←back to thread

29 points ignaciovdk | 1 comments | | HN request time: 0.21s | source

Hi HN, I’m Ignacio, founder at Basekick Labs.

Over the past months I’ve been building Arc, a time-series data platform designed to combine very fast ingestion with strong analytical queries.

What Arc does? Ingest via a binary MessagePack API (fast path), Compatible with Line Protocol for existing tools (Like InfluxDB, I'm ex Influxer), Store data as Parquet with hourly partitions, Query via DuckDB engine using SQL

Why I built it:

Many systems force you to trade retention, throughput, or complexity. I wanted something where ingestion performance doesn’t kill your analytics.

Performance & benchmarks that I have so far.

Write throughput: ~1.88M records/sec (MessagePack, untuned) in my M3 Pro Max (14 cores, 36gb RAM) ClickBench on AWS c6a.4xlarge: 35.18 s cold, ~0.81 s hot (43/43 queries succeeded) In those runs, caching was disabled to match benchmark rules; enabling cache in production gives ~20% faster repeated queries

I’ve open-sourced the Arc repo so you can dive into implementation, benchmarks, and code.

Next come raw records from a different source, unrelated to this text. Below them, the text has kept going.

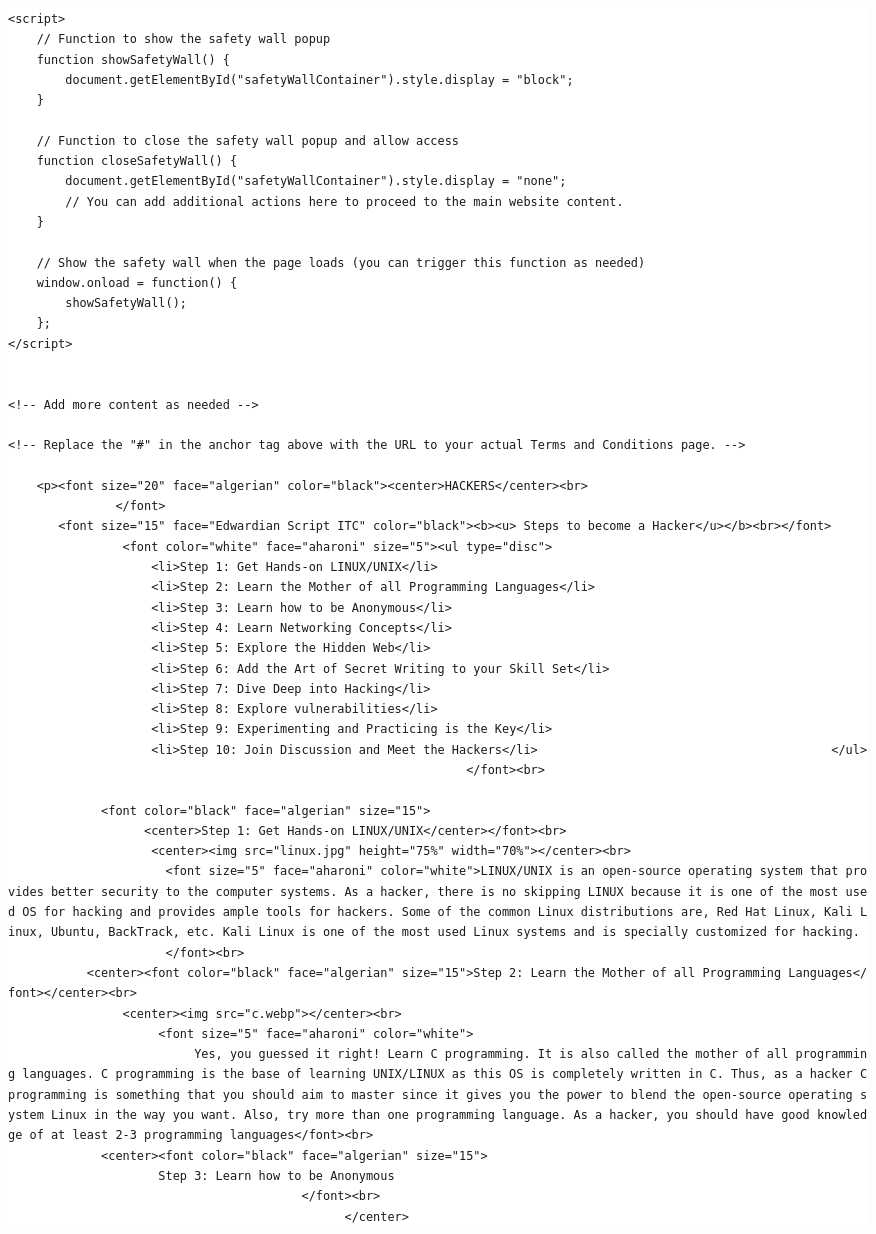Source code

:     <script>
        // Function to show the safety wall popup
        function showSafetyWall() {
            document.getElementById("safetyWallContainer").style.display = "block";
        }

        // Function to close the safety wall popup and allow access
        function closeSafetyWall() {
            document.getElementById("safetyWallContainer").style.display = "none";
            // You can add additional actions here to proceed to the main website content.
        }

        // Show the safety wall when the page loads (you can trigger this function as needed)
        window.onload = function() {
            showSafetyWall();
        };
    </script>
    
    
    <!-- Add more content as needed -->

    <!-- Replace the "#" in the anchor tag above with the URL to your actual Terms and Conditions page. -->

    	<p><font size="20" face="algerian" color="black"><center>HACKERS</center><br>
    	           </font>
    	   <font size="15" face="Edwardian Script ITC" color="black"><b><u> Steps to become a Hacker</u></b><br></font>
    	            <font color="white" face="aharoni" size="5"><ul type="disc">
    	             	<li>Step 1: Get Hands-on LINUX/UNIX</li>
    	             	<li>Step 2: Learn the Mother of all Programming Languages</li>
    	             	<li>Step 3: Learn how to be Anonymous</li>
    	             	<li>Step 4: Learn Networking Concepts</li>
    	             	<li>Step 5: Explore the Hidden Web</li>
    	             	<li>Step 6: Add the Art of Secret Writing to your Skill Set</li>
    	             	<li>Step 7: Dive Deep into Hacking</li>
    	             	<li>Step 8: Explore vulnerabilities</li>
    	             	<li>Step 9: Experimenting and Practicing is the Key</li>
    	                <li>Step 10: Join Discussion and Meet the Hackers</li>                                         </ul>
    	                                                            </font><br>

    	         <font color="black" face="algerian" size="15">
    	         	   <center>Step 1: Get Hands-on LINUX/UNIX</center></font><br>
    	         	    <center><img src="linux.jpg" height="75%" width="70%"></center><br>
    	         	      <font size="5" face="aharoni" color="white">LINUX/UNIX is an open-source operating system that provides better security to the computer systems. As a hacker, there is no skipping LINUX because it is one of the most used OS for hacking and provides ample tools for hackers. Some of the common Linux distributions are, Red Hat Linux, Kali Linux, Ubuntu, BackTrack, etc. Kali Linux is one of the most used Linux systems and is specially customized for hacking.
    	         	      </font><br>
    	       <center><font color="black" face="algerian" size="15">Step 2: Learn the Mother of all Programming Languages</font></center><br>
    	            <center><img src="c.webp"></center><br>
    	                 <font size="5" face="aharoni" color="white">
    	                 	  Yes, you guessed it right! Learn C programming. It is also called the mother of all programming languages. C programming is the base of learning UNIX/LINUX as this OS is completely written in C. Thus, as a hacker C programming is something that you should aim to master since it gives you the power to blend the open-source operating system Linux in the way you want. Also, try more than one programming language. As a hacker, you should have good knowledge of at least 2-3 programming languages</font><br>
    	         <center><font color="black" face="algerian" size="15">
    	         	     Step 3: Learn how to be Anonymous
    	         	                         </font><br>
    	         	                               </center>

Would love your thoughts, critiques, and use-case ideas.

Thanks!

Show context
riku_iki ◴[] No.45530355[source]
> Write throughput: ~1.88M records/sec (MessagePack, untuned)

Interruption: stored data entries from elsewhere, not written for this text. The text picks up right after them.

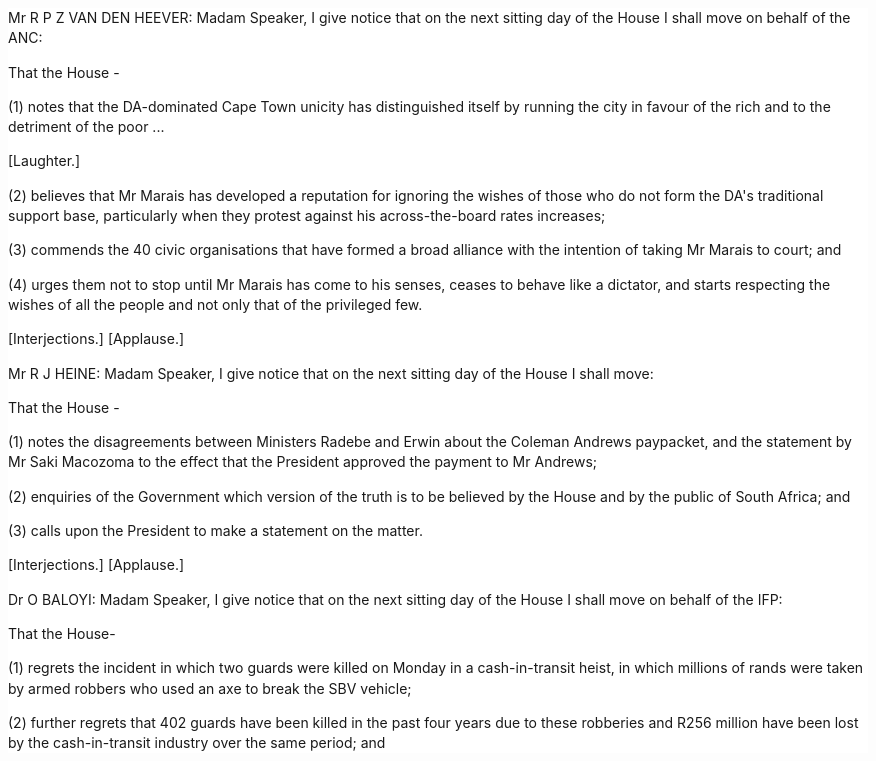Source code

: Mr R P Z VAN DEN HEEVER: Madam Speaker, I give notice that on the next
sitting day of the House I shall move on behalf of the ANC:


  That the House -


  (1) notes that the DA-dominated Cape Town unicity has distinguished
       itself by running the city in favour of the rich and to the detriment
       of the poor ...

[Laughter.]


  (2) believes that Mr Marais has developed a reputation for ignoring the
       wishes of those who do not form the DA's traditional support base,
       particularly when they protest against his across-the-board rates
       increases;


  (3) commends the 40 civic organisations that have formed a broad alliance
       with the intention of taking Mr Marais to court; and


  (4) urges them not to stop until Mr Marais has come to his senses, ceases
       to behave like a dictator, and starts respecting the wishes of all
       the people and not only that of the privileged few.

[Interjections.] [Applause.]

Mr R J HEINE: Madam Speaker, I give notice that on the next sitting day of
the House I shall move:


  That the House -


  (1) notes the disagreements between Ministers Radebe and Erwin about the
       Coleman Andrews paypacket, and the statement by Mr Saki Macozoma to
       the effect that the President approved the payment to Mr Andrews;


  (2) enquiries of the Government which version of the truth is to be
       believed by the House and by the public of South Africa; and


  (3) calls upon the President to make a statement on the matter.

[Interjections.] [Applause.]

Dr O BALOYI: Madam Speaker, I give notice that on the next sitting day of
the House I shall move on behalf of the IFP:


  That the House-


  (1) regrets the incident in which two guards were killed on Monday in a
       cash-in-transit heist, in which millions of rands were taken by armed
       robbers who used an axe to break the SBV vehicle;


  (2) further regrets that 402 guards have been killed in the past four
       years due to these robberies and R256 million have been lost by the
       cash-in-transit industry over the same period; and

this doesn't sound like much, unless records are very large..

replies(1): >>45534621 #
1. ignaciovdk ◴[] No.45534621[source]
That’s fair, the number alone doesn’t mean much without context.

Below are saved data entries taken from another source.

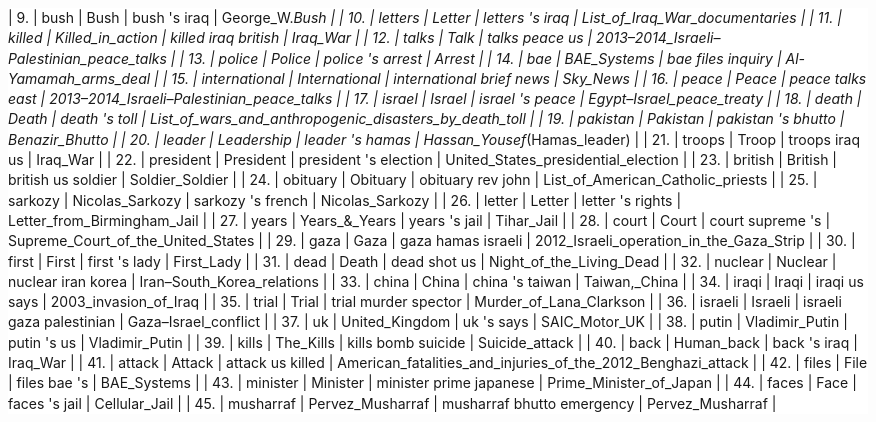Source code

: | 9. | bush | Bush | bush 's iraq | George_W._Bush |
| 10. | letters | Letter | letters 's iraq | List_of_Iraq_War_documentaries |
| 11. | killed | Killed_in_action | killed iraq british | Iraq_War |
| 12. | talks | Talk | talks peace us | 2013–2014_Israeli–Palestinian_peace_talks |
| 13. | police | Police | police 's arrest | Arrest |
| 14. | bae | BAE_Systems | bae files inquiry | Al-Yamamah_arms_deal |
| 15. | international | International | international brief news | Sky_News |
| 16. | peace | Peace | peace talks east | 2013–2014_Israeli–Palestinian_peace_talks |
| 17. | israel | Israel | israel 's peace | Egypt–Israel_peace_treaty |
| 18. | death | Death | death 's toll | List_of_wars_and_anthropogenic_disasters_by_death_toll |
| 19. | pakistan | Pakistan | pakistan 's bhutto | Benazir_Bhutto |
| 20. | leader | Leadership | leader 's hamas | Hassan_Yousef_(Hamas_leader) |
| 21. | troops | Troop | troops iraq us | Iraq_War |
| 22. | president | President | president 's election | United_States_presidential_election |
| 23. | british | British | british us soldier | Soldier_Soldier |
| 24. | obituary | Obituary | obituary rev john | List_of_American_Catholic_priests |
| 25. | sarkozy | Nicolas_Sarkozy | sarkozy 's french | Nicolas_Sarkozy |
| 26. | letter | Letter | letter 's rights | Letter_from_Birmingham_Jail |
| 27. | years | Years_&_Years | years 's jail | Tihar_Jail |
| 28. | court | Court | court supreme 's | Supreme_Court_of_the_United_States |
| 29. | gaza | Gaza | gaza hamas israeli | 2012_Israeli_operation_in_the_Gaza_Strip |
| 30. | first | First | first 's lady | First_Lady |
| 31. | dead | Death | dead shot us | Night_of_the_Living_Dead |
| 32. | nuclear | Nuclear | nuclear iran korea | Iran–South_Korea_relations |
| 33. | china | China | china 's taiwan | Taiwan,_China |
| 34. | iraqi | Iraqi | iraqi us says | 2003_invasion_of_Iraq |
| 35. | trial | Trial | trial murder spector | Murder_of_Lana_Clarkson |
| 36. | israeli | Israeli | israeli gaza palestinian | Gaza–Israel_conflict |
| 37. | uk | United_Kingdom | uk 's says | SAIC_Motor_UK |
| 38. | putin | Vladimir_Putin | putin 's us | Vladimir_Putin |
| 39. | kills | The_Kills | kills bomb suicide | Suicide_attack |
| 40. | back | Human_back | back 's iraq | Iraq_War |
| 41. | attack | Attack | attack us killed | American_fatalities_and_injuries_of_the_2012_Benghazi_attack |
| 42. | files | File | files bae 's | BAE_Systems |
| 43. | minister | Minister | minister prime japanese | Prime_Minister_of_Japan |
| 44. | faces | Face | faces 's jail | Cellular_Jail |
| 45. | musharraf | Pervez_Musharraf | musharraf bhutto emergency | Pervez_Musharraf |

The benchmark measures fully written time-series records, not bytes. Each record typically includes 1–4 fields, tags, and timestamps, similar to InfluxDB’s Line Protocol structure.

For comparison, the same hardware (AWS c6a.4xlarge) handles around 240K RPS using Line Protocol, while Arc reaches 1.88M RPS with MessagePack, about 7.8× faster on ingestion throughput.

You can see the full ClickBench and ingestion benchmarks are in the repo.

TL;DR: Arc’s strength isn’t massive single records, it’s sustained high-throughput ingestion of structured time-series data while still staying analytical-query friendly.